(WORK ORDER) Which lines of the entries hold the string "shows"? Copy each one.

(MATERIAL PROVIDED)
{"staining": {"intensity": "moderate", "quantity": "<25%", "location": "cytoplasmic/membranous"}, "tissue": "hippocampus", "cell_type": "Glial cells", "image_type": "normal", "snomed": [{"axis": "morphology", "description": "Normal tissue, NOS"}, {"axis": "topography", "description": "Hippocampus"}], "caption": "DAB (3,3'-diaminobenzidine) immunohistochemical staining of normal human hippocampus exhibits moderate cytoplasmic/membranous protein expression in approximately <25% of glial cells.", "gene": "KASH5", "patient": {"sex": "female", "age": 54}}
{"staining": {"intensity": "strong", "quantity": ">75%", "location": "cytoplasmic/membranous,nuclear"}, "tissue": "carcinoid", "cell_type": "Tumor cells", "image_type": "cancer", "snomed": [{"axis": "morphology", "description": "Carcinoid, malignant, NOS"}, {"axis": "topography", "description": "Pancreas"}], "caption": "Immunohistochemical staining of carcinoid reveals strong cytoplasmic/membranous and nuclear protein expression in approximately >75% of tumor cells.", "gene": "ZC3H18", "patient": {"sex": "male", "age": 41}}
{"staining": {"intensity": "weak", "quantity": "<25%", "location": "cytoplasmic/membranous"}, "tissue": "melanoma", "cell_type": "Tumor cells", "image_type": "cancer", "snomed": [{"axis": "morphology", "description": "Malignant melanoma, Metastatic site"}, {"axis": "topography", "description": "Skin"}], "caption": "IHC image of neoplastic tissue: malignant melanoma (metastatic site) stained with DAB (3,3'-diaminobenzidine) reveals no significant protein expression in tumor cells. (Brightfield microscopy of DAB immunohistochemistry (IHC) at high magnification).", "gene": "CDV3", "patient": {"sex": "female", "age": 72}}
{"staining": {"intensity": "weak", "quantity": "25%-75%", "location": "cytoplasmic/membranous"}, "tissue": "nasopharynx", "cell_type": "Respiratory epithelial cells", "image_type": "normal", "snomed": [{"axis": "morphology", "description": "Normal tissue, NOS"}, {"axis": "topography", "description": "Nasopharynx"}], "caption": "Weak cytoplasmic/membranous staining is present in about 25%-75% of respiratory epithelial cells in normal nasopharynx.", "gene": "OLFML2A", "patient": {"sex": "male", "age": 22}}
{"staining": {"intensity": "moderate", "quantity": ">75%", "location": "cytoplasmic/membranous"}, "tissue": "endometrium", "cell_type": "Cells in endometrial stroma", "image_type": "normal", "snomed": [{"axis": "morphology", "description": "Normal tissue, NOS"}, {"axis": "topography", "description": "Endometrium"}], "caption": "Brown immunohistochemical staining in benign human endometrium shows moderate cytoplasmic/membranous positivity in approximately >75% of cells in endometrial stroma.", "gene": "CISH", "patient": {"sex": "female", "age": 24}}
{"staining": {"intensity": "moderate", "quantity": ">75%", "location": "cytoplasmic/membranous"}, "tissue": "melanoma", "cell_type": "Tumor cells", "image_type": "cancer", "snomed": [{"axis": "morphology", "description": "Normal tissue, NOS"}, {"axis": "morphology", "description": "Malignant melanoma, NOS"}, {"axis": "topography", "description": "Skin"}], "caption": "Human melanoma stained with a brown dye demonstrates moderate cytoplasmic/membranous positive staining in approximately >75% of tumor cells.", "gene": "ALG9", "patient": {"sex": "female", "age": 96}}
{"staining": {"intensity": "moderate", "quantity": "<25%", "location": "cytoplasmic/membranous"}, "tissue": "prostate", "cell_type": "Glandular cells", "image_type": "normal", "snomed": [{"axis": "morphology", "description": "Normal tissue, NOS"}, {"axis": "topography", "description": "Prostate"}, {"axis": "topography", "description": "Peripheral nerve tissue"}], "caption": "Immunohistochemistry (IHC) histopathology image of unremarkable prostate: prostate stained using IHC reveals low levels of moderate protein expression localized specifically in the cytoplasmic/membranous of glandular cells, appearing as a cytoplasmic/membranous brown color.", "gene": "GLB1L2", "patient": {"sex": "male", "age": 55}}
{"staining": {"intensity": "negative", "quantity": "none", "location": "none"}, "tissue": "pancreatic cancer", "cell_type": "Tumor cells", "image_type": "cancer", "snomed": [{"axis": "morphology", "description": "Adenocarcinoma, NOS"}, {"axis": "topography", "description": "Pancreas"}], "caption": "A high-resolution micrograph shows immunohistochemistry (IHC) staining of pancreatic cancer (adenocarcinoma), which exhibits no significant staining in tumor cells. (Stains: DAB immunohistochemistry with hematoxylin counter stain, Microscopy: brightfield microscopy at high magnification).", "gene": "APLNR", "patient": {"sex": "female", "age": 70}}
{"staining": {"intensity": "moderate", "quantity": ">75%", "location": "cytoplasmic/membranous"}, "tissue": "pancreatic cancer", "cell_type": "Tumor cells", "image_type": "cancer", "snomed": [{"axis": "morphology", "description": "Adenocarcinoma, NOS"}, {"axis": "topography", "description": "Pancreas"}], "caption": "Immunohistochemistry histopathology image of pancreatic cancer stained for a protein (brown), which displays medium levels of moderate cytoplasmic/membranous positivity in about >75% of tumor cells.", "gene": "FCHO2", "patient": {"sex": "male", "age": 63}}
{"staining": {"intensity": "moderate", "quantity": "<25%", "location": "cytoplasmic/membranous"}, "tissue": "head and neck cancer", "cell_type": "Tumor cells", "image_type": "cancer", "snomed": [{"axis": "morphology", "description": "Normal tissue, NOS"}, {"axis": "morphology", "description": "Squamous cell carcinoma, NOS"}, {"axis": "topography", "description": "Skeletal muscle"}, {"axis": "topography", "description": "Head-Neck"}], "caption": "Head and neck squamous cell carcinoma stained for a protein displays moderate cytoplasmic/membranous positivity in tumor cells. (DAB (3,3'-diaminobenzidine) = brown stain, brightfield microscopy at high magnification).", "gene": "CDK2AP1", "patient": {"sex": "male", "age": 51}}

(THE COMPLETED TASK)
{"staining": {"intensity": "moderate", "quantity": ">75%", "location": "cytoplasmic/membranous"}, "tissue": "endometrium", "cell_type": "Cells in endometrial stroma", "image_type": "normal", "snomed": [{"axis": "morphology", "description": "Normal tissue, NOS"}, {"axis": "topography", "description": "Endometrium"}], "caption": "Brown immunohistochemical staining in benign human endometrium shows moderate cytoplasmic/membranous positivity in approximately >75% of cells in endometrial stroma.", "gene": "CISH", "patient": {"sex": "female", "age": 24}}
{"staining": {"intensity": "negative", "quantity": "none", "location": "none"}, "tissue": "pancreatic cancer", "cell_type": "Tumor cells", "image_type": "cancer", "snomed": [{"axis": "morphology", "description": "Adenocarcinoma, NOS"}, {"axis": "topography", "description": "Pancreas"}], "caption": "A high-resolution micrograph shows immunohistochemistry (IHC) staining of pancreatic cancer (adenocarcinoma), which exhibits no significant staining in tumor cells. (Stains: DAB immunohistochemistry with hematoxylin counter stain, Microscopy: brightfield microscopy at high magnification).", "gene": "APLNR", "patient": {"sex": "female", "age": 70}}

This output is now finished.